On this rainy Wednesday, which for the record is the busiest traffic day of the week for the borough, we’re trying to get out of town and test how the Verano’s 2.4L 4-cyl. engine and racing-derived suspension might position it in the nascent compact-luxury segment.
Instead, we’re stuck at a red light on 9th Avenue, sandwiched between a throng of over-caffeinated cabbies and a Class 5 postal-delivery truck, marveling at how the sedan blocks out everything but the view.
To make its cabin library-quiet at any speed, General Motors engineers blanketed the new-for-’12 Verano in a dozen different noise-damping technologies, including the triple-sealed doors and extra-thick laminated windshield and side-window glass masking the city’s discord in our traffic back-up.
Slipping onto the Henry Hudson Parkway and getting the 5-passenger Verano up near highway speeds, items such as thicker carpet, isolated chassis components and acoustic insulation in the doors, hood and dash panel muffle the sound of the wet roadway.

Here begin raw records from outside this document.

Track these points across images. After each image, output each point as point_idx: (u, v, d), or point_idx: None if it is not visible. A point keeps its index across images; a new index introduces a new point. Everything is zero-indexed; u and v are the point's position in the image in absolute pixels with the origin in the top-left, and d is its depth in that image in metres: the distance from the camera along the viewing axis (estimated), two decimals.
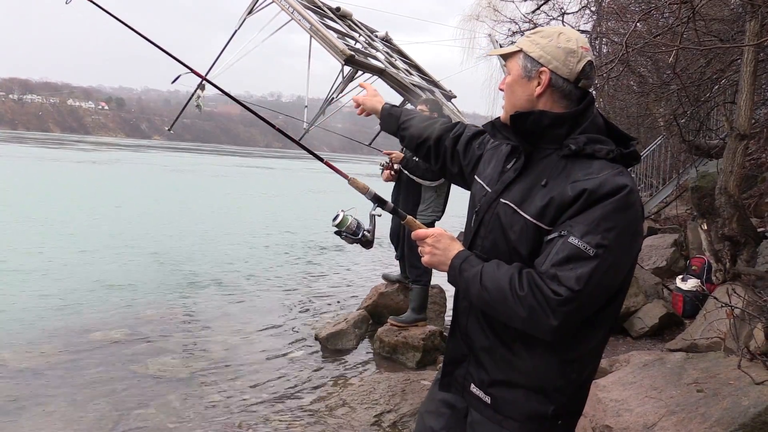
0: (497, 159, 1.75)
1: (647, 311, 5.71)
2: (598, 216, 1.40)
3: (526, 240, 1.51)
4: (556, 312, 1.39)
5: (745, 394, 2.99)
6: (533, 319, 1.42)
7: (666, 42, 5.04)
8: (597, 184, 1.42)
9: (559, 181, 1.49)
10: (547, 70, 1.55)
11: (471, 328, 1.66)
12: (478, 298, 1.53)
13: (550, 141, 1.56)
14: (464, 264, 1.56)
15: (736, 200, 5.04)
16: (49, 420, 3.82)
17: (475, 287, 1.52)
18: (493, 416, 1.60)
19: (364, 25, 9.57)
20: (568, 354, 1.53)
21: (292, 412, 4.11)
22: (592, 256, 1.38)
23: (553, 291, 1.39)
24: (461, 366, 1.70)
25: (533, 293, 1.41)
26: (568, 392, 1.56)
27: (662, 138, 11.48)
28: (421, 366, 5.04)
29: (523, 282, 1.44)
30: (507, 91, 1.62)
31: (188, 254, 9.80)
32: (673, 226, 9.73)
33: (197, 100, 7.95)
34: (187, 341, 5.52)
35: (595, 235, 1.39)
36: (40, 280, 7.35)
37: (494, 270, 1.51)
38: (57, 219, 12.30)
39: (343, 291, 8.05)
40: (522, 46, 1.59)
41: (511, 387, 1.57)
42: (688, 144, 7.26)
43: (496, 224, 1.59)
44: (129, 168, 33.20)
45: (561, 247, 1.41)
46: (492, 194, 1.64)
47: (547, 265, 1.42)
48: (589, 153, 1.49)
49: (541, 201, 1.49)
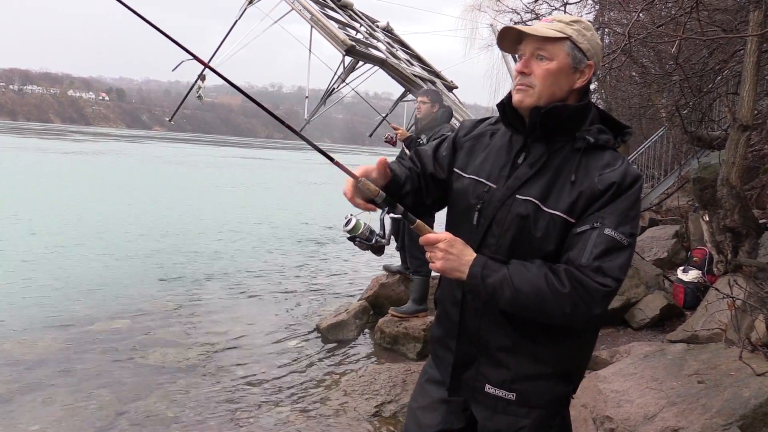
0: (492, 152, 1.65)
1: (648, 302, 5.70)
2: (626, 206, 1.46)
3: (555, 236, 1.49)
4: (601, 303, 1.43)
5: (746, 385, 2.99)
6: (577, 313, 1.43)
7: (669, 32, 5.00)
8: (621, 176, 1.48)
9: (584, 175, 1.50)
10: (592, 64, 1.56)
11: (485, 329, 1.60)
12: (510, 302, 1.47)
13: (563, 133, 1.55)
14: (485, 270, 1.49)
15: (738, 192, 5.02)
16: (51, 410, 3.83)
17: (506, 292, 1.46)
18: (517, 410, 1.59)
19: (365, 15, 9.52)
20: (583, 335, 1.60)
21: (293, 403, 4.12)
22: (627, 245, 1.45)
23: (599, 284, 1.41)
24: (470, 368, 1.65)
25: (576, 289, 1.41)
26: (583, 368, 1.67)
27: (664, 129, 11.44)
28: (422, 357, 5.04)
29: (562, 279, 1.43)
30: (548, 78, 1.52)
31: (184, 247, 9.80)
32: (675, 217, 9.72)
33: (198, 91, 7.95)
34: (188, 332, 5.52)
35: (626, 225, 1.45)
36: (37, 272, 7.35)
37: (523, 271, 1.47)
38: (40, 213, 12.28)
39: (343, 282, 8.06)
40: (571, 35, 1.53)
41: (537, 379, 1.57)
42: (690, 135, 7.23)
43: (515, 222, 1.53)
44: (117, 159, 32.82)
45: (598, 240, 1.43)
46: (505, 191, 1.56)
47: (588, 258, 1.43)
48: (602, 144, 1.53)
49: (570, 196, 1.49)
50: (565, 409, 1.67)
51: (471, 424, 1.70)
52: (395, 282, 6.19)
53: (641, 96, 10.15)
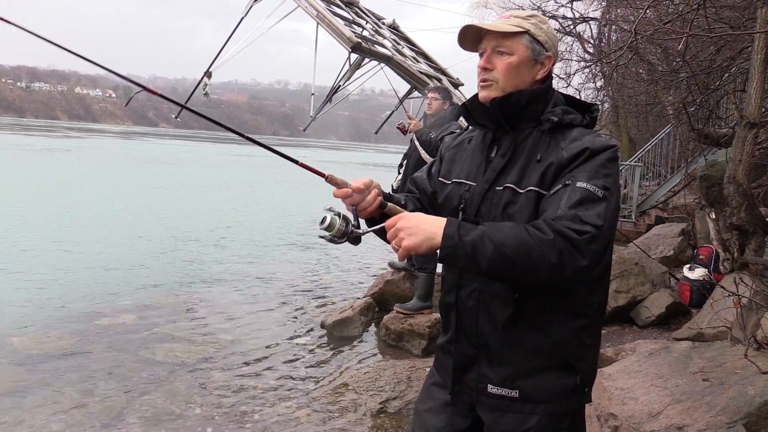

The Verano also owes some of its quietness to the liberal use of high-strength steel for its body structure, as well as hydraulic suspension bushings and an isolated engine cradle.
In short, the car is put together tight as a snare drum but refuses to transmit into the cabin thuds from a pock-marked Hudson Parkway or those loud ticks inherent in high-pressure injectors of its direct-injection engine.